→ WHAT NEEDS TO BE DONE:
Write out the material below word for word, from the line with "At which category does 3차" to the line with "At which label is Value closest to 624?", including both of those lines. Leave the pictures out.

→ MATERIAL PROVIDED:
>>>
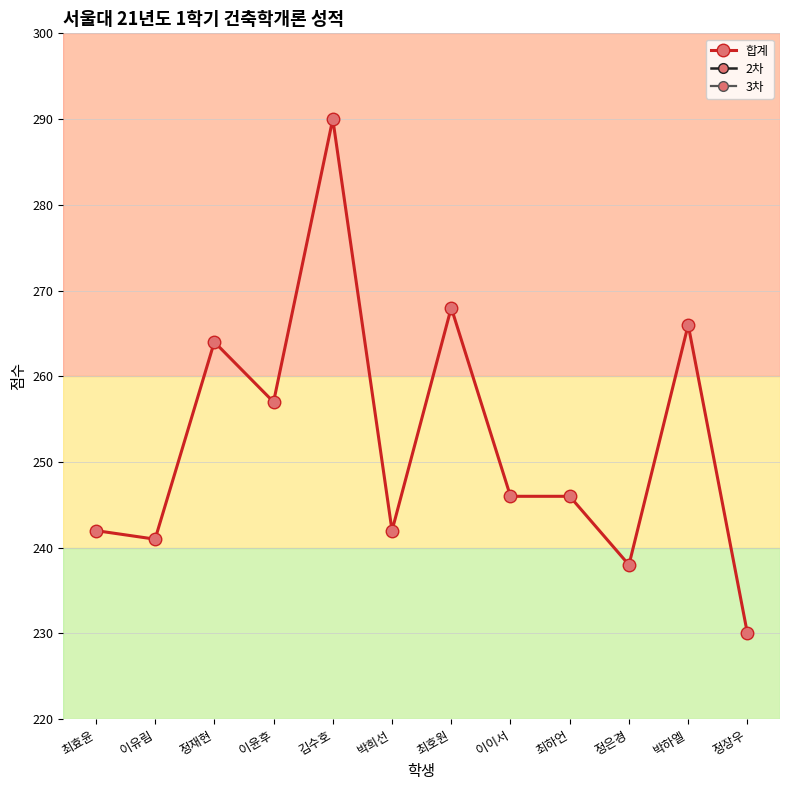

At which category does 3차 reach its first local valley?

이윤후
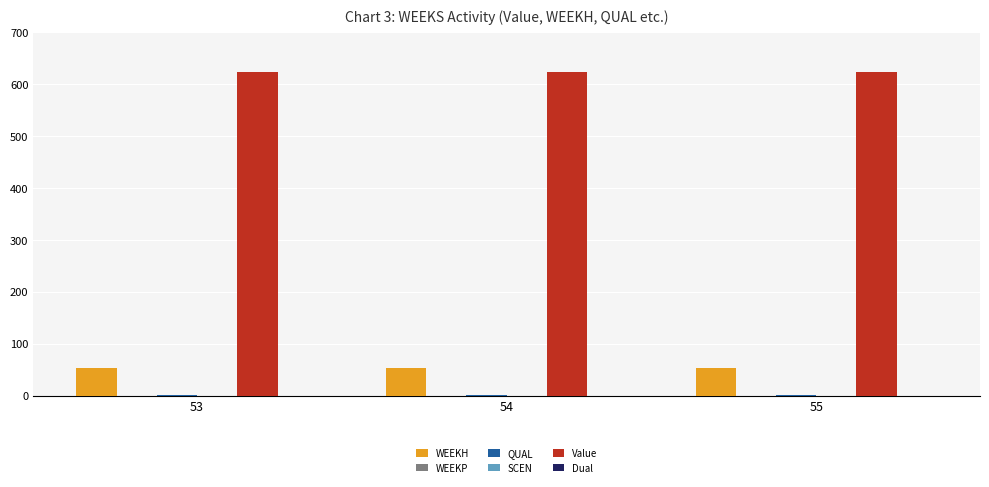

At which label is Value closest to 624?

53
<<<
>>>
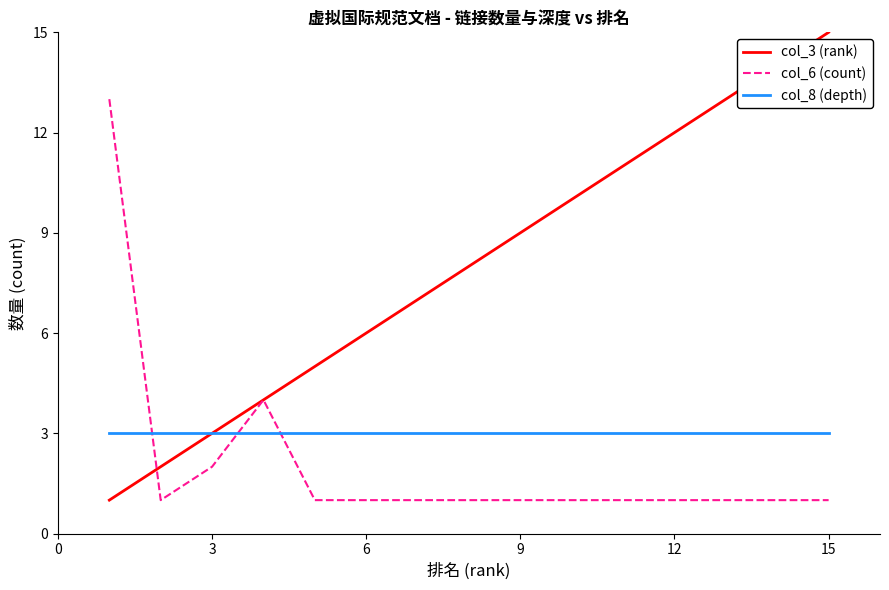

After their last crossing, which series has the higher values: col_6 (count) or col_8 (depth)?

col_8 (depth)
<<<
>>>
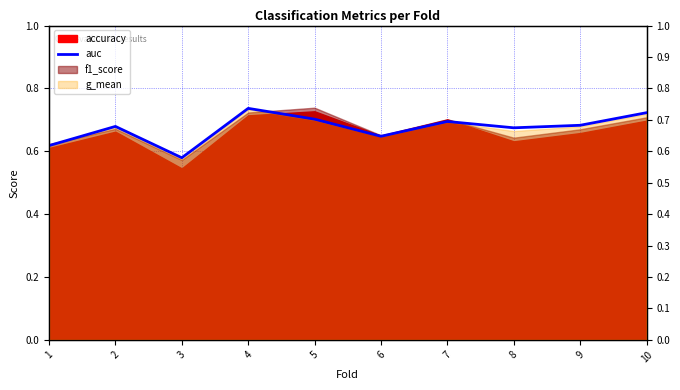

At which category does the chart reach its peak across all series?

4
<<<
→ ANSWER SECTION:
At which category does 3차 reach its first local valley?

이윤후

At which label is Value closest to 624?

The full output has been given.